OPINIÓN

La lengua por montera

Vicente Enguídanos | Viernes 09 de febrero de 2018

La portavoza de Podemos en el Congreso de los Diputados y Diputadas, Irene Montero, ha vuelto a demostrar que la estupidez no es patrimonio de nadie, aunque algunas expresiones parezcan concebidas para que la vinculemos con la política (según la RAE: “Actividad de quienes rigen o aspiran a regir los asuntos públicos“).

Pocos son los que a estas horas no hayan comentado el dislate de la, según Bibiana Aido, “miembra” de la Mesa de Coordinación del partido que lidera su antigua pareja sentimental. Pero la patada al diccionario de la que fuera durante un par de años Ministra de Igualdad del Gobierno de España, no ha sido una excepción en la antología del disparate, donde ostenta un lugar preeminente la que fuera Primera Dama y diputada gaditana, Carmen Romero, dirigiéndose a los “jóvenes y jóvenas” que la vitoreaban en un acto multitudinario de su partido y que asumió como propio, Lorena Ruiz-Huerta, portavoz de la formación morada en la Asamblea de Madrid.

Lo peor de estas expresiones es que no son pifias involuntarias, a las que todos los que desempeñan actividades públicas nos tienes acostumbrados, sino que forman parte de una nueva cultura de lo políticamente correcto, de la que no somos ajenos los periodistas y periodistos. De hecho, entre los libros de estilo de cada medio, se mezclan manuales de lenguaje no sexista que elaboran grupos de expertos en igualdad de algunas universidades e instituciones, que traicionan nuestra obligación de publicar textos claros, fáciles de leer y de comprender. Los discursos y multitud de artículos redactados están repletos de figuras retóricas, que tratan de evitar la irritación de pieles sensibles, como el recurso al incorrecto e innecesario “vecinos y vecinas”, o el empleo del concepto “vecindario” aunque no signifique lo mismo, además de que el término genérico abraza a ambos sexos, mientras que el femenino es excluyente y reiterativo.

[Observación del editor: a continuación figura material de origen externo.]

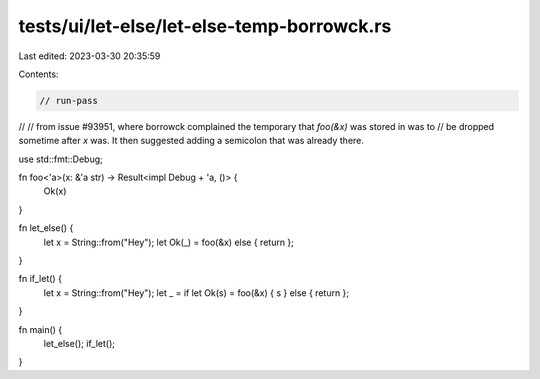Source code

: tests/ui/let-else/let-else-temp-borrowck.rs
===========================================

Last edited: 2023-03-30 20:35:59

Contents:

.. code-block:: rs

    // run-pass
//
// from issue #93951, where borrowck complained the temporary that `foo(&x)` was stored in was to
// be dropped sometime after `x` was. It then suggested adding a semicolon that was already there.


use std::fmt::Debug;

fn foo<'a>(x: &'a str) -> Result<impl Debug + 'a, ()> {
    Ok(x)
}

fn let_else() {
    let x = String::from("Hey");
    let Ok(_) = foo(&x) else { return };
}

fn if_let() {
    let x = String::from("Hey");
    let _ = if let Ok(s) = foo(&x) { s } else { return };
}

fn main() {
    let_else();
    if_let();
}


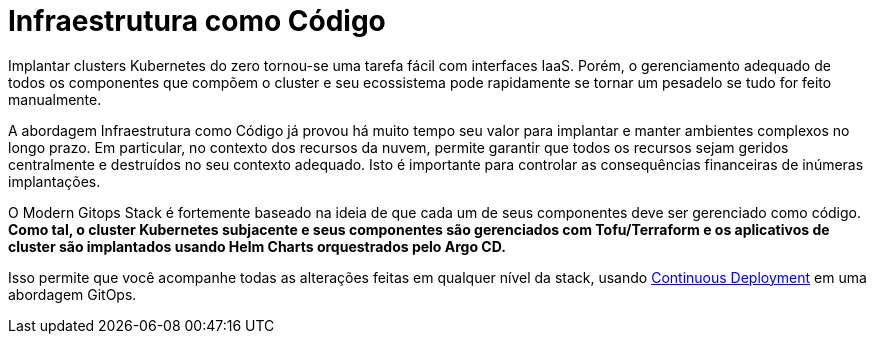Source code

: = Infraestrutura como Código

Implantar clusters Kubernetes do zero tornou-se uma tarefa fácil com interfaces IaaS. Porém, o gerenciamento adequado de todos os componentes que compõem o cluster e seu ecossistema pode rapidamente se tornar um pesadelo se tudo for feito manualmente.

A abordagem Infraestrutura como Código já provou há muito tempo seu valor para implantar e manter ambientes complexos no longo prazo. Em particular, no contexto dos recursos da nuvem, permite garantir que todos os recursos sejam geridos centralmente e destruídos no seu contexto adequado. Isto é importante para controlar as consequências financeiras de inúmeras implantações.

O Modern Gitops Stack é fortemente baseado na ideia de que cada um de seus componentes deve ser gerenciado como código. *Como tal, o cluster Kubernetes subjacente e seus componentes são gerenciados com Tofu/Terraform e os aplicativos de cluster são implantados usando Helm Charts orquestrados pelo Argo CD.*

Isso permite que você acompanhe todas as alterações feitas em qualquer nível da stack, usando xref:ROOT:explanations/continuous_deployment.adoc[Continuous Deployment] em uma abordagem GitOps.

A pesar de que el idioma castellano también está plagado de excepciones a la norma general, los nombres pueden ser masculinos o femeninos, según la terminación, incluso tienen diferentes formas, pero los acabados en ‘-ante’ o ‘–ista’ no cambian nunca. Pero tampoco en algunas profesiones o actividades, especialmente la que terminan en ‘-a’, pues a nadie se le ocurre denominarse atleto o policío. Debemos tener siempre presente que todas las palabras tienen género, pero no tienen sexo. El pez es masculino, aunque sea hembra, y la jirafa es femenino, aunque sea macho.

Que alguien se haya vuelto a poner el lenguaje por montera solo es de agradecer porque hemos aparcado el conflicto catalán durante unas horas, esbozando una sonrisa compasiva a costa del gazapo (que no lebrato). Dos ejemplos de que nuestros representantes han convertido la función pública en un circo, iluminado por las esperpénticas luces de bohemia, que distorsionan la realidad como los espejos del Callejón del Gato. Esa función ilusionista puede atraer algo de público, aunque solo sea una pequeña parte del aforo, pero sus actores no deberían erigirse como “portavoces o portavozas” de una sociedad que no se conforma con gestos baldíos, sino que espera programas eficientes para mejorar su calidad de vida y referentes de los que no avergonzarse.